> **Your goal**
The records below are to be retyped in full, without any alteration.

(Data for analysis begins)

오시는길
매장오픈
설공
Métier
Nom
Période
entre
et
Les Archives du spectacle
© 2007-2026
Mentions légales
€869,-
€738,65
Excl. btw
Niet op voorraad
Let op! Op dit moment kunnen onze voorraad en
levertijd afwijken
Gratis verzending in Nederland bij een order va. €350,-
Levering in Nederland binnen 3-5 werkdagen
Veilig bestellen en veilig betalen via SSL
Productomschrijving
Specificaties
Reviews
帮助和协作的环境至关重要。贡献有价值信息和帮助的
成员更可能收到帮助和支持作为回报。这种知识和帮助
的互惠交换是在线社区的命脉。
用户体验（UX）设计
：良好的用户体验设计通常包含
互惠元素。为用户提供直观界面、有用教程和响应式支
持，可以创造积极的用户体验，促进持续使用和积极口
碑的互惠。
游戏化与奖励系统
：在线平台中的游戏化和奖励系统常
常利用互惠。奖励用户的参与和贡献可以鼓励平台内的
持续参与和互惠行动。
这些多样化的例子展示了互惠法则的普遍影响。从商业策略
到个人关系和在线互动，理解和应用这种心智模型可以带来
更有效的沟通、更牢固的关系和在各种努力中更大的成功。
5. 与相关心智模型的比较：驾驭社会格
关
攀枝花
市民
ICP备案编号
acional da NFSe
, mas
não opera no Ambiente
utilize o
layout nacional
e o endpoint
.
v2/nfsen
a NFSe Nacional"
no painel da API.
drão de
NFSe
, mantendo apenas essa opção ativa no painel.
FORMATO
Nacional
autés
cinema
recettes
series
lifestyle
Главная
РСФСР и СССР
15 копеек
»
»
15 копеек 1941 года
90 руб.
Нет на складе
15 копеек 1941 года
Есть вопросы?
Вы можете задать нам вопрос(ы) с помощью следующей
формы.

(Data for analysis ends)

> **Exercise answer**
오시는길
매장오픈
설공
Métier
Nom
Période
entre
et
Les Archives du spectacle
© 2007-2026
Mentions légales
€869,-
€738,65
Excl. btw
Niet op voorraad
Let op! Op dit moment kunnen onze voorraad en
levertijd afwijken
Gratis verzending in Nederland bij een order va. €350,-
Levering in Nederland binnen 3-5 werkdagen
Veilig bestellen en veilig betalen via SSL
Productomschrijving
Specificaties
Reviews
帮助和协作的环境至关重要。贡献有价值信息和帮助的
成员更可能收到帮助和支持作为回报。这种知识和帮助
的互惠交换是在线社区的命脉。
用户体验（UX）设计
：良好的用户体验设计通常包含
互惠元素。为用户提供直观界面、有用教程和响应式支
持，可以创造积极的用户体验，促进持续使用和积极口
碑的互惠。
游戏化与奖励系统
：在线平台中的游戏化和奖励系统常
常利用互惠。奖励用户的参与和贡献可以鼓励平台内的
持续参与和互惠行动。
这些多样化的例子展示了互惠法则的普遍影响。从商业策略
到个人关系和在线互动，理解和应用这种心智模型可以带来
更有效的沟通、更牢固的关系和在各种努力中更大的成功。
5. 与相关心智模型的比较：驾驭社会格
关
攀枝花
市民
ICP备案编号
acional da NFSe
, mas
não opera no Ambiente
utilize o
layout nacional
e o endpoint
.
v2/nfsen
a NFSe Nacional"
no painel da API.
drão de
NFSe
, mantendo apenas essa opção ativa no painel.
FORMATO
Nacional
autés
cinema
recettes
series
lifestyle
Главная
РСФСР и СССР
15 копеек
»
»
15 копеек 1941 года
90 руб.
Нет на складе
15 копеек 1941 года
Есть вопросы?
Вы можете задать нам вопрос(ы) с помощью следующей
формы.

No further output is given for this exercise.